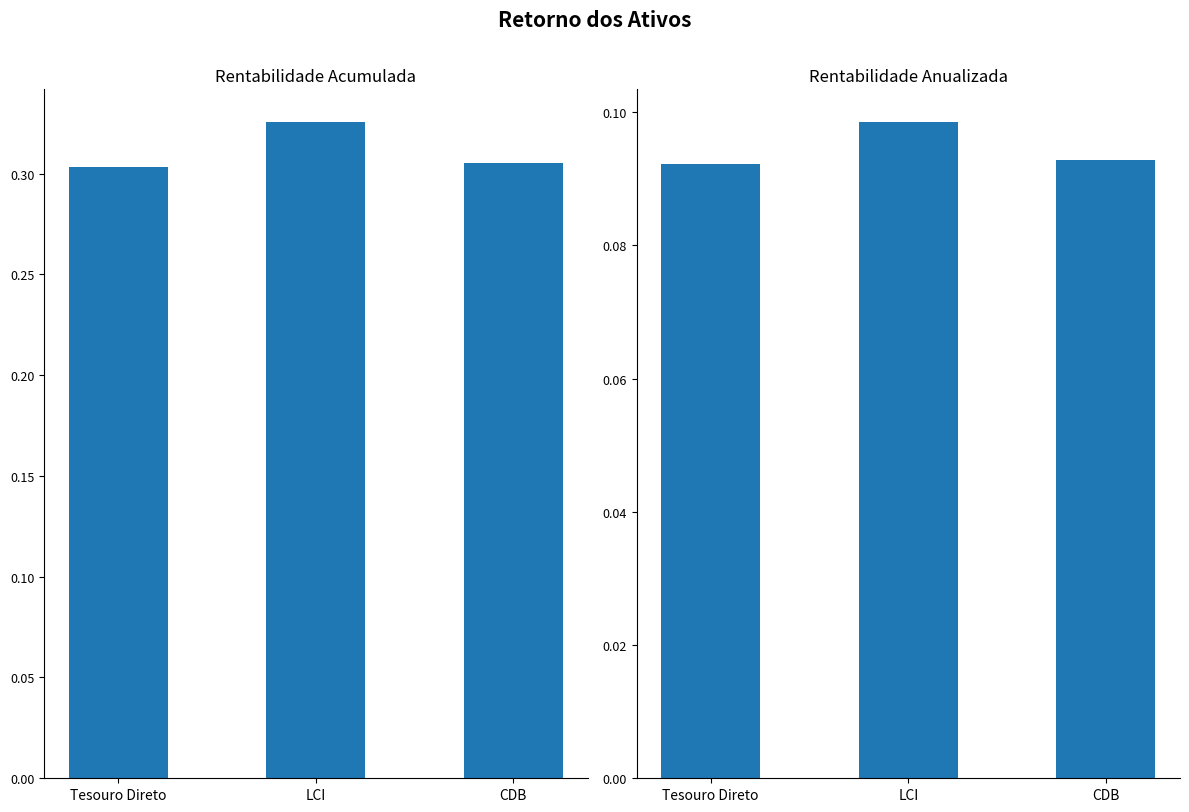

Rank the categories by Rentabilidade Acumulada value from highest to lowest.

LCI, CDB, Tesouro Direto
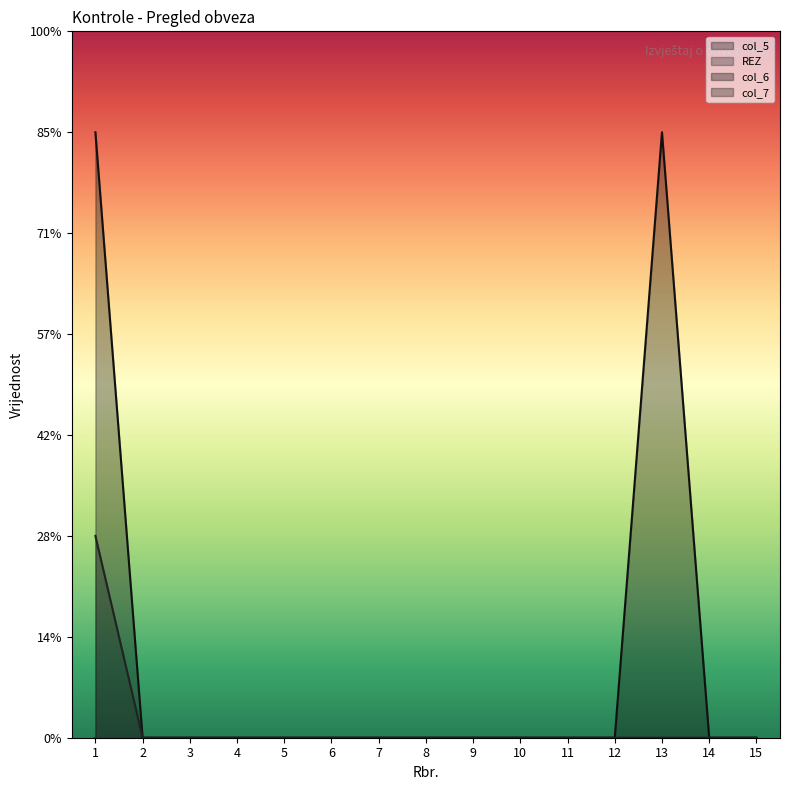

Reading left to right, extract all data points from this chart.

col_6: 1=6	2=0	3=0	4=0	5=0	6=0	7=0	8=0	9=0	10=0	11=0	12=0	13=6	14=0	15=0
col_7: 1=2	2=0	3=0	4=0	5=0	6=0	7=0	8=0	9=0	10=0	11=0	12=0	13=0	14=0	15=0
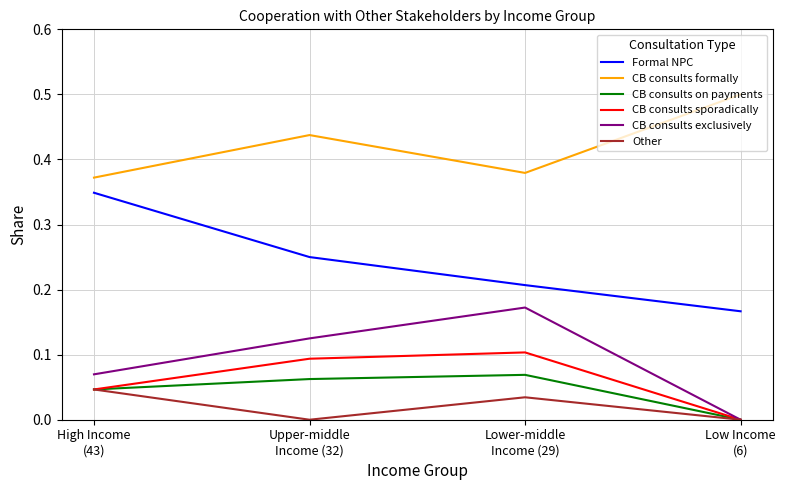

True or false: Formal NPC and CB consults on payments cross at least once.

False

- EXERCISE DESCRIPTION: Write out the lines above word for word, leaving out the pictures.

- OUTPUT BELOW:
Rank the categories by Rentabilidade Acumulada value from highest to lowest.

LCI, CDB, Tesouro Direto

Reading left to right, extract all data points from this chart.

col_6: 1=6	2=0	3=0	4=0	5=0	6=0	7=0	8=0	9=0	10=0	11=0	12=0	13=6	14=0	15=0
col_7: 1=2	2=0	3=0	4=0	5=0	6=0	7=0	8=0	9=0	10=0	11=0	12=0	13=0	14=0	15=0

True or false: Formal NPC and CB consults on payments cross at least once.

False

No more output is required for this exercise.